Flee, em português A Fuga, é um documentário do dinamarquês Jonas Rasmussen que viu a estreia em Portugal na edição deste ano do Festival MONSTRA. Através da mistura imagens de arquivo com cinema de animação conta, de forma emocionante, a história de sobrevivência de um refugiado afegão.
Para além de estar nomeado para os Óscares deste ano em três categorias – Melhor Filme de Animação, Melhor Filme Estrangeiro e Melhor Documentário de Longa-Metragem – Flee já venceu vários prémios. Destaca-se, entre estes, o de Melhor Filme de Animação Independente nos Annie Awards 2022.

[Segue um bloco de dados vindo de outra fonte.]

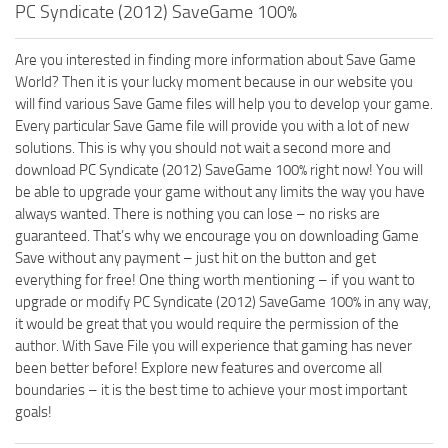
PC Syndicate (2012) SaveGame 100%
Are you interested in finding more information about Save Game
World? Then it is your lucky moment because in our website you
will find various Save Game files will help you to develop your game.
Every particular Save Game file will provide you with a lot of new
solutions. This is why you should not wait a second more and
download PC Syndicate (2012) SaveGame 100% right now! You will
be able to upgrade your game without any limits the way you have
always wanted. There is nothing you can lose – no risks are
guaranteed. That’s why we encourage you on downloading Game
Save without any payment – just hit on the button and get
everything for free! One thing worth mentioning – if you want to
upgrade or modify PC Syndicate (2012) SaveGame 100% in any way,
it would be great that you would require the permission of the
author. With Save File you will experience that gaming has never
been better before! Explore new features and overcome all
boundaries – it is the best time to achieve your most important
goals!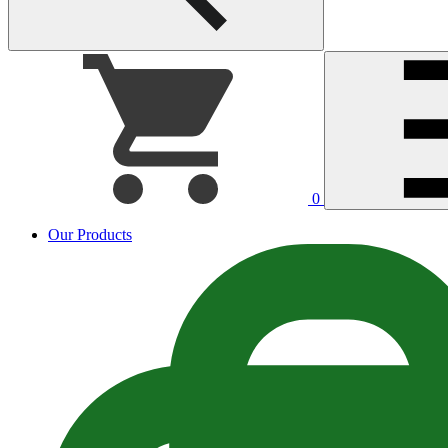
0
Our Products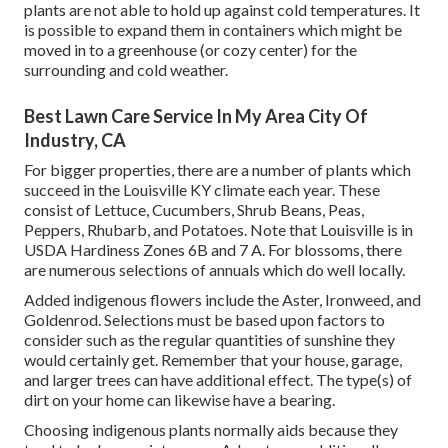
plants are not able to hold up against cold temperatures. It
is possible to expand them in containers which might be
moved in to a greenhouse (or cozy center) for the
surrounding and cold weather.
Best Lawn Care Service In My Area City Of
Industry, CA
For bigger properties, there are a number of plants which
succeed in the Louisville KY climate each year. These
consist of Lettuce, Cucumbers, Shrub Beans, Peas,
Peppers, Rhubarb, and Potatoes. Note that Louisville is in
USDA Hardiness Zones 6B and 7 A. For blossoms, there
are numerous selections of annuals which do well locally.
Added indigenous flowers include the Aster, Ironweed, and
Goldenrod. Selections must be based upon factors to
consider such as the regular quantities of sunshine they
would certainly get. Remember that your house, garage,
and larger trees can have additional effect. The type(s) of
dirt on your home can likewise have a bearing.
Choosing indigenous plants normally aids because they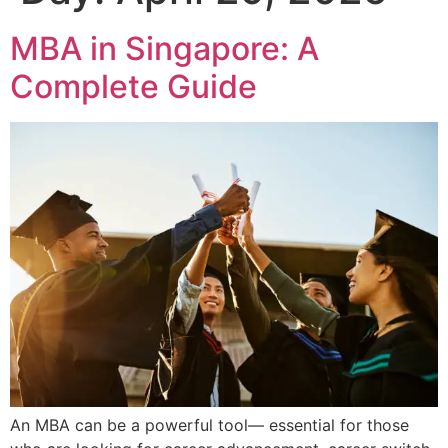
MBA in Singapore: A
Complete Guide
An MBA can be a powerful tool— essential for those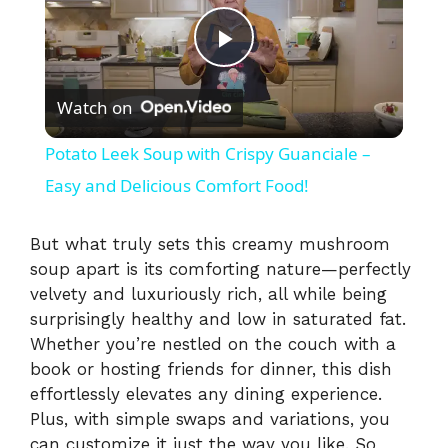
P
Watch on
l
Potato Leek Soup with Crispy Guanciale –
a
Easy and Delicious Comfort Food!
y
But what truly sets this creamy mushroom
soup apart is its comforting nature—perfectly
velvety and luxuriously rich, all while being
V
surprisingly healthy and low in saturated fat.
Whether you’re nestled on the couch with a
i
book or hosting friends for dinner, this dish
effortlessly elevates any dining experience.
Plus, with simple swaps and variations, you
d
can customize it just the way you like. So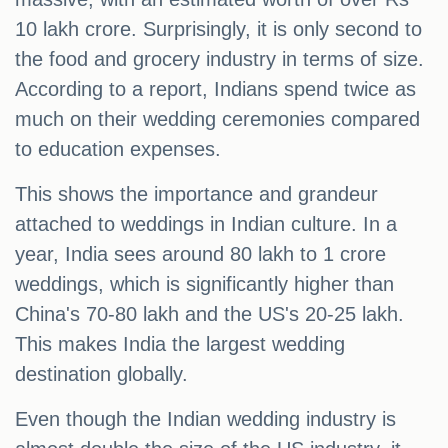
10 lakh crore. Surprisingly, it is only second to
the food and grocery industry in terms of size.
According to a report, Indians spend twice as
much on their wedding ceremonies compared
to education expenses.
This shows the importance and grandeur
attached to weddings in Indian culture. In a
year, India sees around 80 lakh to 1 crore
weddings, which is significantly higher than
China's 70-80 lakh and the US's 20-25 lakh.
This makes India the largest wedding
destination globally.
Even though the Indian wedding industry is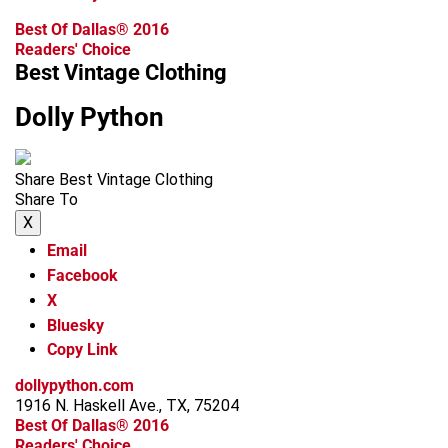
Best Of Dallas® 2016
Readers' Choice
Best Vintage Clothing
Dolly Python
Share Best Vintage Clothing
Share To
X
Email
Facebook
X
Bluesky
Copy Link
dollypython.com
1916 N. Haskell Ave., TX, 75204
Best Of Dallas® 2016
Readers' Choice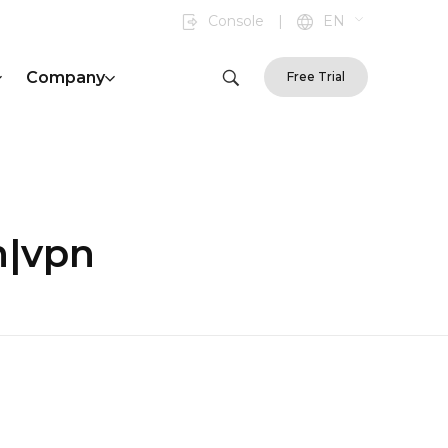
Console
|
EN
Company
Free Trial
n|vpn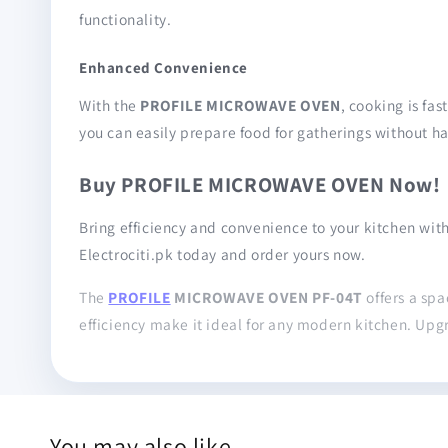
functionality.
Enhanced Convenience
With the
PROFILE MICROWAVE OVEN
, cooking is fa
you can easily prepare food for gatherings without ha
Buy PROFILE MICROWAVE OVEN Now!
Bring efficiency and convenience to your kitchen wit
Electrociti.pk today and order yours now.
The
PROFILE
MICROWAVE OVEN PF-04T
offers a spa
efficiency make it ideal for any modern kitchen. Upg
You may also like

O documentário conta uma história verídica e baseia-se numa conversa entre o realizador e o amigo de longa data Amin Nawabi, pseudónimo para proteger a verdadeira identidade do protagonista, que lhe conta um segredo que esconde há mais de 20 anos. De forma muito angustiante, Amin vai contando a história de como saiu de Cabul, que estava a ser devastada pela guerra civil nos anos 80 até ao momento presente, em que tem 36 anos, vive na Dinamarca com o noivo e é um académico de sucesso, uma vida que nunca pensou que seria possível.
Flee começa com a pergunta “O que é para ti casa?”, que deveria ser o local onde te sentes seguro e onde podes ser tu mesmo e não o sítio de onde tens de fugir apressadamente. No entanto, a infância de Amin e de tantas outras crianças foi interrompida pela chegada da guerra, situação que estamos a viver agora bem de perto na Europa. Ele e a família têm de fugir para Moscovo e, nos anos seguintes, passam por diversas adversidades, desde ter de lidar com a polícia russa altamente corrupta e ter de passar um ano fechados num prédio de Moscovo às desesperantes tentativas de tentarem passar a fronteira para a Europa. Enquanto tudo isto se passa, o protagonista ainda tenta esconder a própria orientação sexual, com medo das consequências que isso lhe poderá trazer e do que a família possa pensar.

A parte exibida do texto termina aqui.